* **DIRECTIONS**:
The answer is a single figure: how many lines below contain the word "TEXT".

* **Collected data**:

^^^^^^^^^^^^^^^^

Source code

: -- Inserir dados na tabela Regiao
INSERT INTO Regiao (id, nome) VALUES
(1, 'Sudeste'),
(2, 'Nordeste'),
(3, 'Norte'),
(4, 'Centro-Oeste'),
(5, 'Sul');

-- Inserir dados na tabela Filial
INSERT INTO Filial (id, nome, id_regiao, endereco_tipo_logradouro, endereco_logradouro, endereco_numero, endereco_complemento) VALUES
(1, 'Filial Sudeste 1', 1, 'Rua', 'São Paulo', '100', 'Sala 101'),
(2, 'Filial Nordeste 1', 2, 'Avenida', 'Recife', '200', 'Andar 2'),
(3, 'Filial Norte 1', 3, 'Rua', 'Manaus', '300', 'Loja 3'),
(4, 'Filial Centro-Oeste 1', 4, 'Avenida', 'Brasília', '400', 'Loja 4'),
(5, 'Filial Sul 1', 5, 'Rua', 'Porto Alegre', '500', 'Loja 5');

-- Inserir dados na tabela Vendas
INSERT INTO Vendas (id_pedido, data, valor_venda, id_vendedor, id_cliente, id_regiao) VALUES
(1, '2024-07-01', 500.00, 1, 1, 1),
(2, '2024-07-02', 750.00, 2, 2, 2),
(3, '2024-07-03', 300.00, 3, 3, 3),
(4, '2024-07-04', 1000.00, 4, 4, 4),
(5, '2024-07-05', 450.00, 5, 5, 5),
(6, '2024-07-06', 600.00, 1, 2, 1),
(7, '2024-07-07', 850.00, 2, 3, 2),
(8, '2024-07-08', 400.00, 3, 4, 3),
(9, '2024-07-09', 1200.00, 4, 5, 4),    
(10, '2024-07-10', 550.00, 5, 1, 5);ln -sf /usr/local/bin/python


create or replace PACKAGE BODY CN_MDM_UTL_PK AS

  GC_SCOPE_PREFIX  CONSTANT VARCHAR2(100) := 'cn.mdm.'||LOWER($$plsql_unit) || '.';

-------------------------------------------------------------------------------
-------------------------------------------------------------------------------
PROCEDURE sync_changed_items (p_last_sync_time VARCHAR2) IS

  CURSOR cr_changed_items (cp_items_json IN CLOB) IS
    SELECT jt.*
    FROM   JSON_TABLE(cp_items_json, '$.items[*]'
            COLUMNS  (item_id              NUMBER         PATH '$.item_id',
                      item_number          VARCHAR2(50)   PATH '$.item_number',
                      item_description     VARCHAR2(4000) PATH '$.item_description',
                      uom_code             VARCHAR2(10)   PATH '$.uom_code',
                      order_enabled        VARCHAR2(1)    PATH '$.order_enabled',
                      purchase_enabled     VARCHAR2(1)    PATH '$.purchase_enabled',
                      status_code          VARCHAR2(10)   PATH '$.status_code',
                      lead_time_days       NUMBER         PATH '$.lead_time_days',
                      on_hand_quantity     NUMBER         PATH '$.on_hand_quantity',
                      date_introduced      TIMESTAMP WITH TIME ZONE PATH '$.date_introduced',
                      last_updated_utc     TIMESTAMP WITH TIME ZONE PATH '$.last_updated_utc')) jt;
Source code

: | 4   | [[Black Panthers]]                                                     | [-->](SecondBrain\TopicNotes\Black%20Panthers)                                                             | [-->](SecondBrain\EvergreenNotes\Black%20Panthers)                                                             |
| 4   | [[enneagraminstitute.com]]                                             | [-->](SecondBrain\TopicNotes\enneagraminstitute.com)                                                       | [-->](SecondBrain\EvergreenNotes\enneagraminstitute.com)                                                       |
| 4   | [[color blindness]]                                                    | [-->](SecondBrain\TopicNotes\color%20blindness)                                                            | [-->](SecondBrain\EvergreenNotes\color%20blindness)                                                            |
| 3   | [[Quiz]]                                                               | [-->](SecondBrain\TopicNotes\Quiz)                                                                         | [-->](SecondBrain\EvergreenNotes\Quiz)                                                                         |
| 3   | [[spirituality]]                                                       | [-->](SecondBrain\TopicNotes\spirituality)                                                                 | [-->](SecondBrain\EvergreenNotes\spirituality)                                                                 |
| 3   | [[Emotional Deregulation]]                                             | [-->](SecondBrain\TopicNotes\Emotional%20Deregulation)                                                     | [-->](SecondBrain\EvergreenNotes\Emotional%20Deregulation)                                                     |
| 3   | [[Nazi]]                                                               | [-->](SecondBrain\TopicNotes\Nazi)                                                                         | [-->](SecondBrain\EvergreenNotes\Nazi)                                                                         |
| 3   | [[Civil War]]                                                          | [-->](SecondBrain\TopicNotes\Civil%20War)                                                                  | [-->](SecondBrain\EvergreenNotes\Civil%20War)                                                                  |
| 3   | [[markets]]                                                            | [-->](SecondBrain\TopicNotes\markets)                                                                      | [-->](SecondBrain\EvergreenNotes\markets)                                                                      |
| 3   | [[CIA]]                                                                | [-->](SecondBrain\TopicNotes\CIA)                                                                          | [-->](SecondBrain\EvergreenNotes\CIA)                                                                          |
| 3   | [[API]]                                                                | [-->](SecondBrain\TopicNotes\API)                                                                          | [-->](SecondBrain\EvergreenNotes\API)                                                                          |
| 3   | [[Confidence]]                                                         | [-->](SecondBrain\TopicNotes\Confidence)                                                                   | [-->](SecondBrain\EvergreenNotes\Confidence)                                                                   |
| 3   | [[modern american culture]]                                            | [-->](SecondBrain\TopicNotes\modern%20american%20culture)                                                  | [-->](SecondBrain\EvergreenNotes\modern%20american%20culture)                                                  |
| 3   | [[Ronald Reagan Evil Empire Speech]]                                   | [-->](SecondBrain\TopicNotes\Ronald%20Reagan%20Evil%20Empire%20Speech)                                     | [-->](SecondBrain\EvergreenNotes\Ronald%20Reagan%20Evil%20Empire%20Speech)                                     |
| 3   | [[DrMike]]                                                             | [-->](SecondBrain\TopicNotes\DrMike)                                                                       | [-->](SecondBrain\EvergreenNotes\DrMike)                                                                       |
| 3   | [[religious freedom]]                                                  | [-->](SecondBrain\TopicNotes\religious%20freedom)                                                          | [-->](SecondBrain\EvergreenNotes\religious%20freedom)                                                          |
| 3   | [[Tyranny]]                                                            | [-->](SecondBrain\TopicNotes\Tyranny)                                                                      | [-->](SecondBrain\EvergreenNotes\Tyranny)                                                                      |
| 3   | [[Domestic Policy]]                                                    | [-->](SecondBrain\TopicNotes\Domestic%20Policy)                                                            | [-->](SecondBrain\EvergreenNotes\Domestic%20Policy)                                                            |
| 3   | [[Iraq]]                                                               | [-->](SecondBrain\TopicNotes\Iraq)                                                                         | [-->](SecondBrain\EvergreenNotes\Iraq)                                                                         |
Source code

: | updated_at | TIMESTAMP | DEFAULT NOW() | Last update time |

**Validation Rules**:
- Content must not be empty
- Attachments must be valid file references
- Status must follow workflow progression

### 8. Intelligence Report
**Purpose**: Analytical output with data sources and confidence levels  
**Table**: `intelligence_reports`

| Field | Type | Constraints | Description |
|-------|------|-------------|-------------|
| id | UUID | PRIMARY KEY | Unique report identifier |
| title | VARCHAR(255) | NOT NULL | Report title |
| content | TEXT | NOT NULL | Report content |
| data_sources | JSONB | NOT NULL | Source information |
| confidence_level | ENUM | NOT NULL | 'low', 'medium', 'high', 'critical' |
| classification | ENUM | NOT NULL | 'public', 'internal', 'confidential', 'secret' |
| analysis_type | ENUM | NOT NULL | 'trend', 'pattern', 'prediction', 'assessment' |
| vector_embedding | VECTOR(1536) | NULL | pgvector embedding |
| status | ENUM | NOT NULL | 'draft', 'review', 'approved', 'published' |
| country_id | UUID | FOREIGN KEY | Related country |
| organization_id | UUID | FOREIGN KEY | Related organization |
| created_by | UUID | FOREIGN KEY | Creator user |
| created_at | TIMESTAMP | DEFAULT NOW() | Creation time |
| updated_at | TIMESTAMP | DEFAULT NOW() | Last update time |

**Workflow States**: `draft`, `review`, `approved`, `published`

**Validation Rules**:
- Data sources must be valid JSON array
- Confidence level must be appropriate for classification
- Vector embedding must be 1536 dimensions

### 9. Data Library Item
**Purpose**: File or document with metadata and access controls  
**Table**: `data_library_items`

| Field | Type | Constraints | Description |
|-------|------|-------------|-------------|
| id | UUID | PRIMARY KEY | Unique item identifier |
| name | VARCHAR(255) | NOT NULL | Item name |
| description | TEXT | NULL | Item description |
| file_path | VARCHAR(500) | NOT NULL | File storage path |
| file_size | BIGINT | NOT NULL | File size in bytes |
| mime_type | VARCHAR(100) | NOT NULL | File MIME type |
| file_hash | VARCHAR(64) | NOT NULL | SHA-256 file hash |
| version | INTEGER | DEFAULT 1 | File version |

^^^^^^^^^^^^^^^^

* **SOLUTION BELOW**:
2